The competition in the grocery market, a changing neighborhood and the upkeep was just too great for Tammy and Joe Wirag.
There’s a Woodman’s Market on Milwaukee Street, a Hy-Vee on East Washington Avenue and a Piggly Wiggly in nearby Cottage Grove. Willy Street Co-op is looking for a third location and Skogan Festival Foods has announced it will open a store in the 800 block of East Washington Avenue.
Last month, Milwaukee-based Roundy’s opened a 58,000-square-foot Metro Market that features a barbeque stand, smoothie station, fresh squeezed juice and a grill in the meat department where chefs, for free, will cook meat purchased in the store.
For the Wirags, their small Sentry grocery store has been a mainstay at 4602 Cottage Grove for more than 40 years, but it is about to close its doors.
The roof and parking lots need repair and there is no money to consider an expensive upgrade to the 25,000-square-foot building.
“It’s just too much. Something had to give,” said Joe Wirag, 48. “I stayed because of the neighborhood, but I stayed too long. I put every penny I had into this place.”
The Wirags began selling their inventory at 20 percent off last week and over the weekend went to 50 percent off. On Wednesday, some aisles were bare and most had only a smattering of items. By this time next week, the store will likely close for good, Wirag said.
Many of his customers walk or take the bus to his store, located at Cottage Grove Road and Acewood Boulevard. Sue Listol, who runs the front desk, would occasionally deliver groceries to customers without transportation. And local businesses, churches and school groups had tab accounts at the store that at one time employed up to 60 people.
“I feel bad for the older persons in the neighborhood,” said Listol, 50, who has worked at the store since 1992. Her mother, Pat Aeschlimann, has worked at the store since the late 1980s. “This is hard for the whole neighborhood,” Listol added.
Joe Wirag has been working at a Sentry store since he was 15. He started in Racine, before moving to Madison in 1989 to run the Cottage Grove Road store that was owned by his boss in Racine.
When that owner retired in 1996, Wirag bought the store in a building he leased from former Gov. Patrick Lucey.
Dave Schommer has owned the Piggly Wiggly in Cottage Grove since 1999. In 2010, he added 10,000 square feet to the store to upgrade his deli, bakery, frozen foods section and produce area. He’s not surprised that the Wirags are closing their store, located in one of the most competitive grocery markets in the Midwest.
“I feel sad for their loss,” Schommer said. “They’ve been there for so long, but that’s how it’s been going. The big companies are coming in and trying to take over.”

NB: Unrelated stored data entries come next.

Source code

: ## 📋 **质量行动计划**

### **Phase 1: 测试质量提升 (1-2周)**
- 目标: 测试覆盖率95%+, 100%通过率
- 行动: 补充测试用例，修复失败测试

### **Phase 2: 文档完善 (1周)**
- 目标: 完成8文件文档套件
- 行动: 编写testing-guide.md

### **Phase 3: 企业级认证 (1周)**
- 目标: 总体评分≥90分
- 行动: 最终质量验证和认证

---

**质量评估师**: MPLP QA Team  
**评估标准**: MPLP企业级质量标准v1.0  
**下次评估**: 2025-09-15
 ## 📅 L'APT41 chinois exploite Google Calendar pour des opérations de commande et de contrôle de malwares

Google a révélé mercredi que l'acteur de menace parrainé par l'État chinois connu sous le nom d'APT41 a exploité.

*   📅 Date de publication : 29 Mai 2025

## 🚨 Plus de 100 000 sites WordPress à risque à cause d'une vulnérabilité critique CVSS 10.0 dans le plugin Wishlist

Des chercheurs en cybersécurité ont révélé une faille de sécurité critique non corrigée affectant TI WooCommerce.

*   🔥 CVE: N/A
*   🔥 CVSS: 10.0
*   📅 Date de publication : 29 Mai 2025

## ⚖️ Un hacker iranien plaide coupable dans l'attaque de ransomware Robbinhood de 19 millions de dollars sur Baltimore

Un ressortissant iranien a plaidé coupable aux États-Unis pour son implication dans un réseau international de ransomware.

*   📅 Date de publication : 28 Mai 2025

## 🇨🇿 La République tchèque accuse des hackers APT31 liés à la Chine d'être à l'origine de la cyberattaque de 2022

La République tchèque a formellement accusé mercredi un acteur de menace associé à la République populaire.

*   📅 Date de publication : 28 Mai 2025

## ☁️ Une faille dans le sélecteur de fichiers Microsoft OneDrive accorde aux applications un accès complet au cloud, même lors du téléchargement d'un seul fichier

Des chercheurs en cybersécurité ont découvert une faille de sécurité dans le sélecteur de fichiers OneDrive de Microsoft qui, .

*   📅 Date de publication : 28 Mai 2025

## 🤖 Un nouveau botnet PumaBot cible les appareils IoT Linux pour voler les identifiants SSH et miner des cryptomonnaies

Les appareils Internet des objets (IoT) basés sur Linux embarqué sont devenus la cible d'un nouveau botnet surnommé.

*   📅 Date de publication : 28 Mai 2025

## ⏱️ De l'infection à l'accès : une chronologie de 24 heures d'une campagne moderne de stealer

The most recent example of the pressure occurred last summer when Conrad Sentry, a staple in Sun Prairie for 67 years, closed. Five years earlier, the grocery options in that city were limited to a Pick n’ Save and Conrad. Today the market includes two Copps, Costco, Woodman’s Market, a Target store with some groceries and a Wal-Mart Super Center.
In addition, Roundy’s, which owns Copps and has been a key player in the Madison market for years, is also studying whether to add more Metro Markets to the area.
When the Wirags close their store, the only remaining stores in southern Wisconsin that continue to fly the Sentry banner will be in Janesville, Whitewater, Lake Mills and Prairie du Sac. Metcalfe’s Markets in Madison and Wauwatosa remain affiliated with Sentry but do not include Sentry in their signage.
“It’s been gradual,” Tammy Wirag, 47, said of the store’s decline. “The economy going down makes people shop different. They hop around from store to store in search of sale items. There’s a lot more stores out there. Target, Menards, everybody sells groceries.”